> [Exercise instructions]: Edit the entries from the very start through the line that contains "Nacional Autónoma de", replacing "2本目" with "二本目" and leaving every other character unchanged.

- Opening Delimiter -

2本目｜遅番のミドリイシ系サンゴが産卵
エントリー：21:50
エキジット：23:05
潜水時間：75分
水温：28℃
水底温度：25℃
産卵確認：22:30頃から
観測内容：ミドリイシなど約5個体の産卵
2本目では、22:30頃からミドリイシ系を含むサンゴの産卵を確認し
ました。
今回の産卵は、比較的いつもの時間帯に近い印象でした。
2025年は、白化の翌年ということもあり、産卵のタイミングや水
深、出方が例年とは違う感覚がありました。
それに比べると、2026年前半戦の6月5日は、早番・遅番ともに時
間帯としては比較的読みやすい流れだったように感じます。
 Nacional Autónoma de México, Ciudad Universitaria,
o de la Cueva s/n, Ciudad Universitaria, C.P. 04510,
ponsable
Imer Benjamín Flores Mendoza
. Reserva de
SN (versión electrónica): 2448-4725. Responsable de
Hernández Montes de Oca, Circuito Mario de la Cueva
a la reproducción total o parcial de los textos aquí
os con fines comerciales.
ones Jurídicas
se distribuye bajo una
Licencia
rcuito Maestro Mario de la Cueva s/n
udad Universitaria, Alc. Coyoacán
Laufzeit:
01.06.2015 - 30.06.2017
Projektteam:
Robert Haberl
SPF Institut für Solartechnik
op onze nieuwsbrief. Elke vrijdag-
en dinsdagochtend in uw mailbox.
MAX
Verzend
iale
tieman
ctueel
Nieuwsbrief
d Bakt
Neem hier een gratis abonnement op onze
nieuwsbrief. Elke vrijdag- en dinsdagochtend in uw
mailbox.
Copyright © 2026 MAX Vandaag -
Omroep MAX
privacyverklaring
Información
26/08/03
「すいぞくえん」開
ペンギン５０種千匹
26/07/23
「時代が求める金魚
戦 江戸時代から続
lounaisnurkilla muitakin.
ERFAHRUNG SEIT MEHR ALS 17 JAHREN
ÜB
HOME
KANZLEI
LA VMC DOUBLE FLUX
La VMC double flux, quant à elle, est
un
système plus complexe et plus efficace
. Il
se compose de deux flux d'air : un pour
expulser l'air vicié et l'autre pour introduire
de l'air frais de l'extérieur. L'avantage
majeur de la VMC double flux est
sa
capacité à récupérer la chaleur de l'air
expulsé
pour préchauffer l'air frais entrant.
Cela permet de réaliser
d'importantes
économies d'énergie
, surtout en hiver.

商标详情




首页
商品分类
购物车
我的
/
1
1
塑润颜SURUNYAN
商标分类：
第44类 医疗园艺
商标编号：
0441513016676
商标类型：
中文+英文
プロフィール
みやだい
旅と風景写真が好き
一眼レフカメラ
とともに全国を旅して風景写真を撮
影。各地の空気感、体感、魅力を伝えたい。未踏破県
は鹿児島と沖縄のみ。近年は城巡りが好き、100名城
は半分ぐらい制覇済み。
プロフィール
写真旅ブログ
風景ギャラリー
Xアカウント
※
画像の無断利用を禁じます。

- Closing Delimiter -

> [Answer to the problem]:
二本目｜遅番のミドリイシ系サンゴが産卵
エントリー：21:50
エキジット：23:05
潜水時間：75分
水温：28℃
水底温度：25℃
産卵確認：22:30頃から
観測内容：ミドリイシなど約5個体の産卵
二本目では、22:30頃からミドリイシ系を含むサンゴの産卵を確認し
ました。
今回の産卵は、比較的いつもの時間帯に近い印象でした。
2025年は、白化の翌年ということもあり、産卵のタイミングや水
深、出方が例年とは違う感覚がありました。
それに比べると、2026年前半戦の6月5日は、早番・遅番ともに時
間帯としては比較的読みやすい流れだったように感じます。
 Nacional Autónoma de México, Ciudad Universitaria,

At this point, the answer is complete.